Create an R file to write all of your code in. Make sure this file is properly titled and headered, etc. Write code that answers the following:

  1. Roll a 12 sided die 50 times. Store the result in an object roll. What is the mean (average) of your 10 die rolls?

  2. Create a object named trusttheforce that stores the following information:

    • Information for five Star Wars characters: Luke, Han, Leia, Vader, Rey
    • One string variable storing their name: name
    • One boolean (true/false) variable indicating if the character can use the force (F - Han, else - T): force
    • One boolean (true/false) variable indicating if the character is a Sith (T - Vader, else - F): sith
    • One numeric variable indicating the total number of Star Sars movie the character appeared in as a non-baby, non-ghost character (Vader/6, Luke/5, Leia/6, Han/4, Rey/3): movies
  3. Draw a histogram of trusttheforce$movies showing the distribution of number of movies

  4. Let’s take the Obi-Wan perspective, and say it only counts for “Vader” to show up if he’s actually wearing the suit after “betraying and murdering” Luke’s father.

    • Replace “Vader’s” number of movies with 4.
    • Draw another histogram of trusttheforce$movies showing the distribution of number of movies according to Obi-Wan
  5. Load npsvisitation0910.csv. It has three variables: park, year2009, and year2010, with the second two giving the number of visitors to the park in question in 2009 and 2010.

    • What is the average number of park visitors in 2009? 2010?
    • Draw a histogram of the number of park visitors in 2009.
  6. From the list of parks, identify Yellowstone National Park and Mount Rainier National Park. (They are in rows 359 and 235).

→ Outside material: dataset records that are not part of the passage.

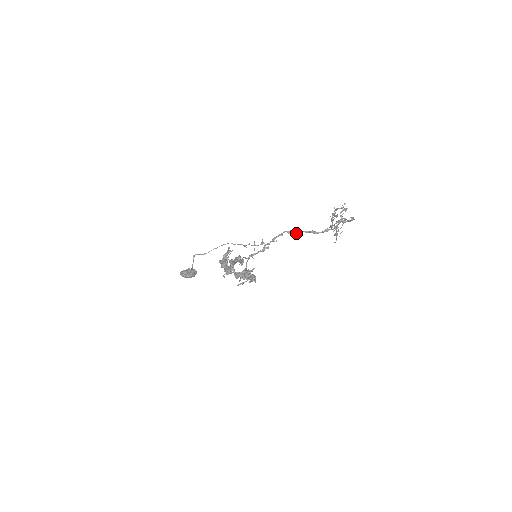
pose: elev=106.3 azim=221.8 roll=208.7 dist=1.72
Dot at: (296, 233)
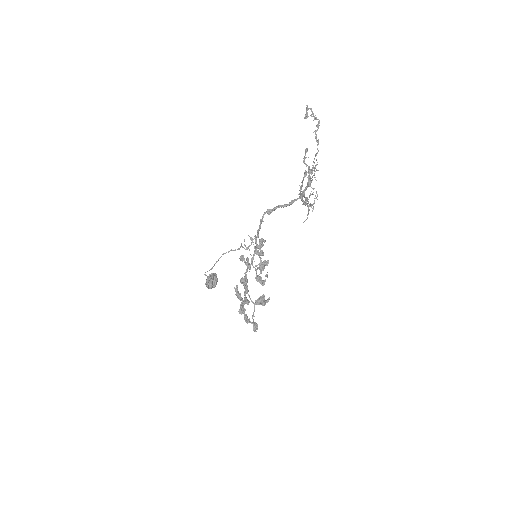
Dot at: (274, 210)
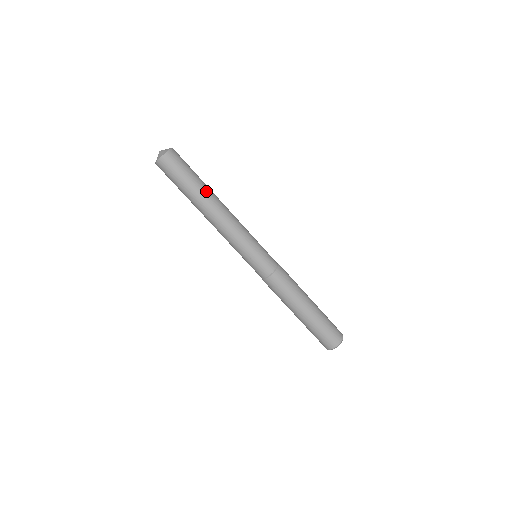
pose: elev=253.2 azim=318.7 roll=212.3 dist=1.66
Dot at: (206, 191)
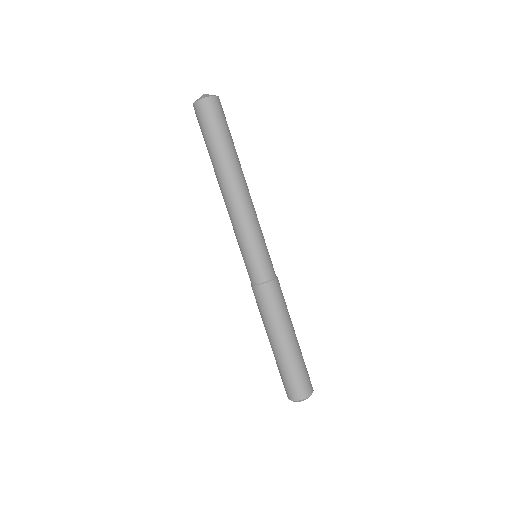
Dot at: (238, 158)
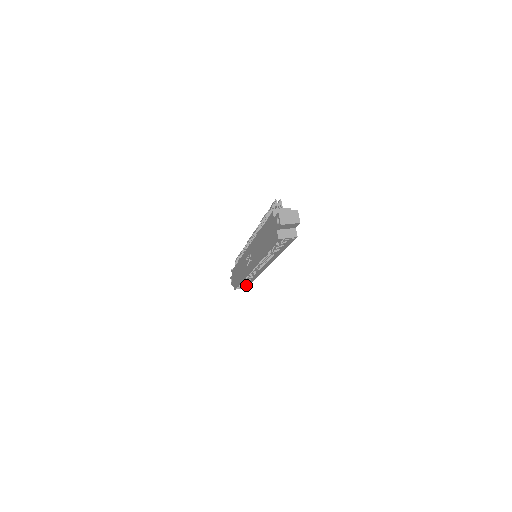
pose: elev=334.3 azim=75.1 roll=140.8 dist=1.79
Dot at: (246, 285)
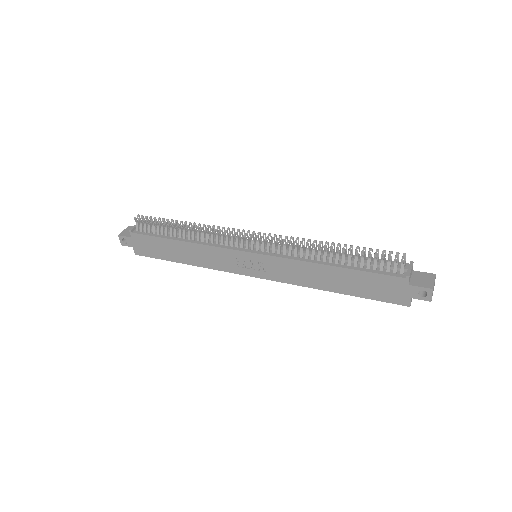
Dot at: occluded
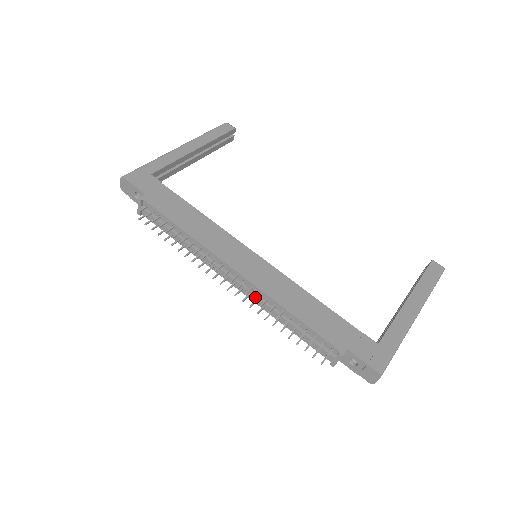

    • How many more visitors did each park, individually, have in 2010 compared to 2009? (Subtract one cell from the other)
    • What is the difference in the number of visitors between those two parks in 2009? (Subtract one cell from the other)
    • How many visitors did the parks have, combined, in 2010? (Add one cell to the other)
  7. BONUS:1 Roll one twelve sided die 1000 times. Then, roll two six sided dice (together) 1000 times. Add the two six sided die rolls together, so you can get a “combined” roll that goes from 2 to 12 (the way you would in a normal board game). What is the mean of the twelve sided die rolls and two six sided dice rolls? How do the distributions (histogram) of these two rolls differ?

Submit this .R file to Blackboard.

Submit: PDF file

Answer the following questions and upload as a PDF to Blackboard.

  1. Include your histogram showing the distribution of movies. Include both the “normal” version and the “Obi-Wan” version.

  2. Include your histogram of number of park visitors in 2009.

  3. How many visitors did Yellowstone and Rainier have in 2009 and 2010, respectively?

  4. BONUS If you did the bonus problem, include your histograms for your two die rolls above.

Footnotes

  1. This bonus is for no actual bonus points - it’s an optional problem to help you begin thinking your way through code.↩︎